October 2018 Money Diary: $500 Rent (Not In America), Automated Finances, & Living As Homeless Digital Nomads
Here’s the untold truth about what I think about money diaries: I don’t really care about money anymore.
It may sound like arrogance and privilege (which it is) but in reality - if you’ve been following along with The Origami Life blog over the past 2.5 years, you’ll understand that it comes from a place of hard work.
We’re following a broader (financial and personal) life plan.
Source: Our “Financial Priorities: The Origami Master Plan & Blueprint” from September 2017.
The rules/constraints/guidelines we gave ourselves led us to this moment financially. We’re in a privileged position and we no longer have to think about money during our travels and we’re really grateful.
Here’s a quick summary of our budgetary steps if you’re unfamiliar:
Since We Left America:
Our Rent Was Less Than $550 In Southeast Asia
We are officially on our third month of travels (in our round the world trip) and it’s gone by too quickly.
What’s the most interesting (financial) thing that has happened since we left America?
Our rent decreased from $1,400+ down to less than $600 in Southeast Asia. While we were living in Los Angeles, we spent more than $1,400 every single month on rent - and that didn’t even include bills.
Our monthly expenses decreased from an average of $2,800 down to $2,200 simply by moving and traveling abroad.
Just as a frame of reference…
We rented one of the private rooms in this giant penthouse apartment in Kuala Lumpur, Malaysia…and it only cost us $18 a day.
Note: This was NOT our cheapest accommodation.
To put it simply, we just have more buying power as Americans abroad and the cost of living is much “more affordable” because of that buying power.
My only job while we travel now is to keep our daily budget to under $35 a day (after rent).
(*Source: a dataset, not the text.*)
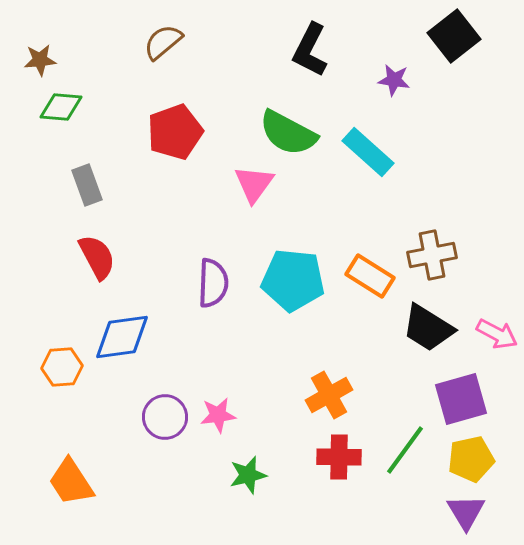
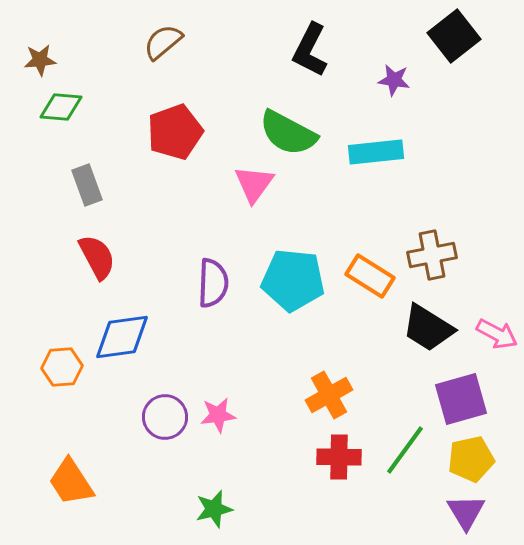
cyan rectangle: moved 8 px right; rotated 48 degrees counterclockwise
green star: moved 34 px left, 34 px down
And if I’ve stuck to that rule then everything else has already been calculated, planned, and accounted for. We can use the time we used to think about money to think about more important things like client work or pursuing the next creative project we’re interested in.
The point is, we’re now in a position to think for ourselves and to enjoy the day-to-day without the usual stresses of living in a metropolitan American city.
A Closer Look At Our October 2018 Money Diary & Expenses
For those who are interested, here’s a high level breakdown of our expenses over the past month. I can’t say that Ivan is super jazzed about the fact that we spent a total of $2,219.00 for the month of October. He was hoping that we’d be able to keep our expenses below $2,000. From my perspective, it definitely looks like progress as we spent about $2,900 in September. But you know what they say, you lose some and you win some, right?
Rent and Bills $779.00 USD
(35% of our monthly expenses)
We oscillated between Malaysia, Singapore, bus stops, and airports during the month of October. Fortunately, we had a really generous friend in Singapore who let us stay at his place for one week, rent-free while he was away on sabbatical. (Woot, woot to “Joe”!)
So, the bulk of our “rent” was spent on our Malaysian leg, which only cost $546 for three weeks. We didn’t stay in hostels or dorms either. These were nice, tastefully curated Airbnbs with all the modern amenities.
Eating Out & Entertainment $532.50
(24% of our monthly expenses)
Once we got to Singapore and Malaysia - we stopped cooking. It was simply more cost effective to eat out than to buy and cook our own food.
Here’s the breakdown of a typical meal for two people:
Singaporean meal (e.g. fried noodles and hainanese chicken rice): $4 to $5 USD
Malaysian meal (e.g. two plates of nasi lemak and two coffees): $2 to $4 USD
(1% of our monthly expenses)
As I mentioned, we didn’t need to cook at all in Malaysia or Singapore. When we were too exhausted to go out we did grab the occasional fresh fruit and vegetables though.
Flights & Transportation $478.50
(22% of our monthly expenses)
Most of our flights to date have been purchased via our airline points. So the bulk of this category were taxes and local transport (e.g. buses, trains, ride-shares, subways etc.)
(10% of our monthly expenses)
Ivan and I mentioned in our last post that we’re going to invest more in friendships / relationships moving forward. That said, this past month, we spent time with two close friends that we’ve known for at least 10 years AND we met four new people through mutual friends.
(9% of our monthly expenses)
This part of our budget was primarily spent out getting essentials at the drug store / pharmacy (e.g. shampoo, cold medicine, etc) and coffee.
I also purchased a basic (nice quality) t-shirt from a boutique shop in Penang, Malaysia for $17 USD. And I love it.